I was driving my 7 year old daughter to soccer camp the other morning when I noticed she was unusually quiet. Thinking she was nervous or having second thoughts about the program, I asked what she was thinking and she replied “I’m just thinking of how much fun I’m going to have today”.
Honestly, it was a line that threw me. This is a girl who was only going to soccer camp because her friend wanted to, and had previously shown no interest in it. Yet, there she was visualising how much fun it would be.
Sure, the cynics among us will say, “yeah but she’s only a child, she doesn’t have an appreciation of what visualisation really means”. But I challenge that theory. I wonder if, as kids, we actually have the world figured out and as we grow older we just kind of… well, forget.
It is so easy to look at the day ahead and think of the meetings we have planned, the sales pitch we have to do at 2pm and the planning discussion at 4, and just be thinking “just get through it, just get through it”, while not-so-secretly dreading the day. Or when you spill coffee on your favourite blouse in the morning and think “yup, today is going to suck”.

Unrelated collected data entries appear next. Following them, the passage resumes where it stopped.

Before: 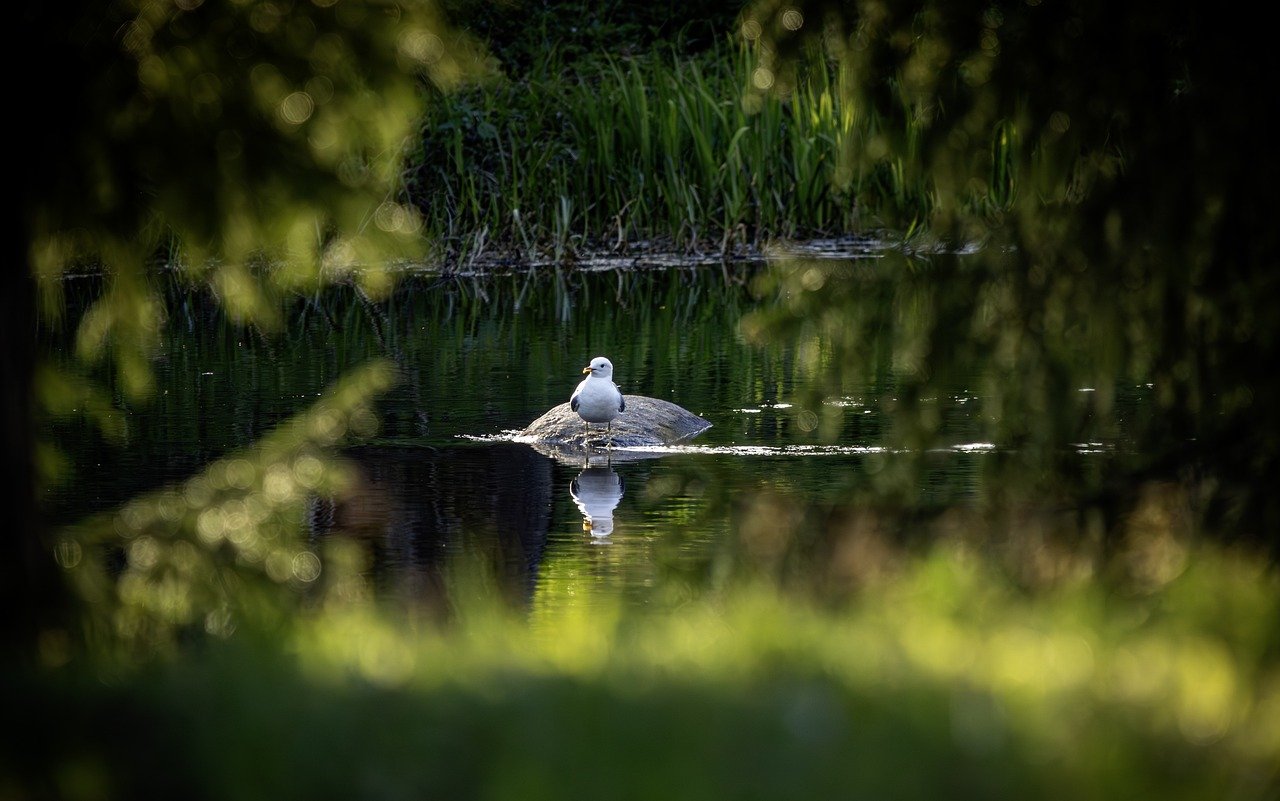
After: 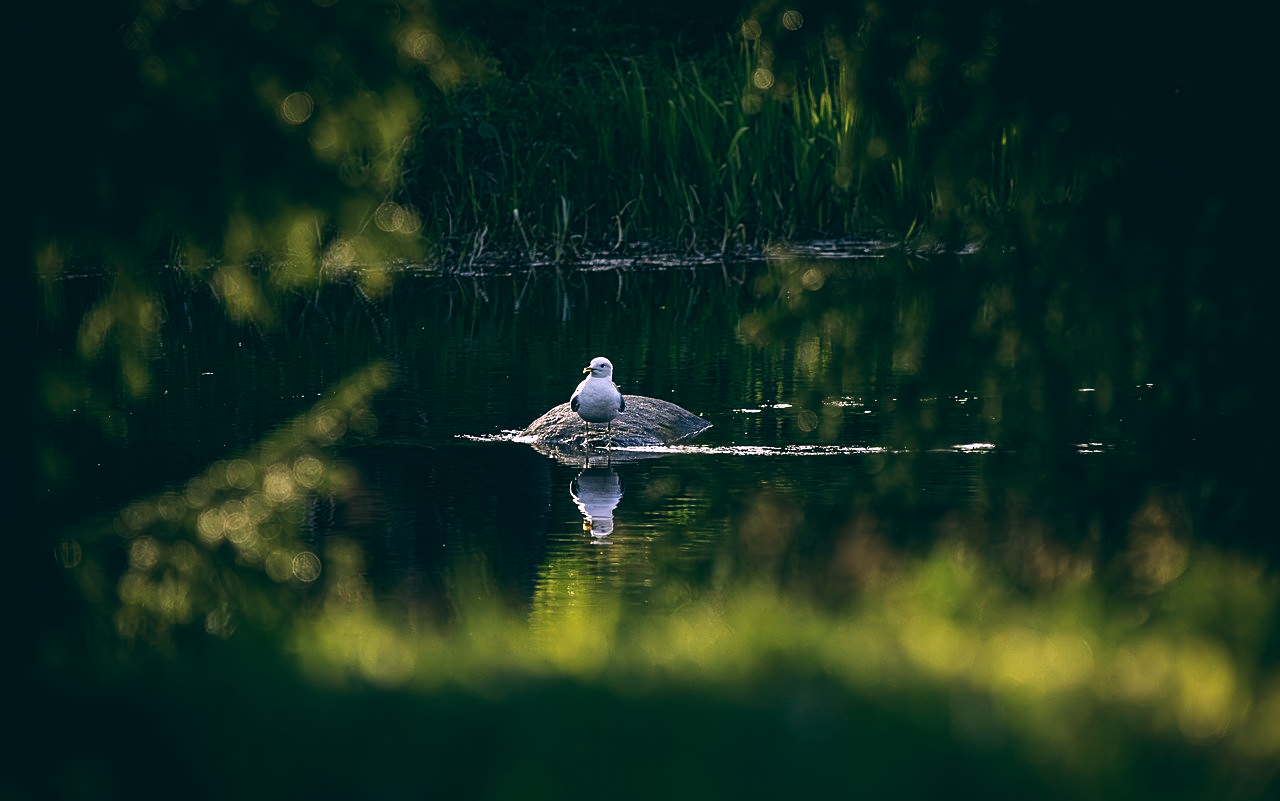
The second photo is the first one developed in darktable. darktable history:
fill light: on, module defaults
color balance: lift [1.016, 0.983, 1, 1.017], gamma [0.78, 1.018, 1.043, 0.957], gain [0.786, 1.063, 0.937, 1.017], input saturation 118.26%, contrast 13.43%, contrast fulcrum 21.62%, output saturation 82.76%
sharpen: on, module defaults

When did we forget about the joy of life? Or the excitement of doing what we do? Yes, kids don’t have to worry about paying the bills or hitting targets but still, I watch my girls get ready for the day and (mostly) they’re excited about the day ahead, because… ‘it’s fun’.
I tried an experiment the other day where I actively chose to channel positivity in everything I did. So whenever I was presented with a chore or something I typically wouldn’t look forward to it and applied the old Mary Poppins trick.
“In every job that must be done, there is an element of fun; Find it, and snap, the job’s a game”
It was a good day that. Now the challenge is to do it more often, and imagine if we all woke up and chose to find the fun in everything. Gee it’d be a great day.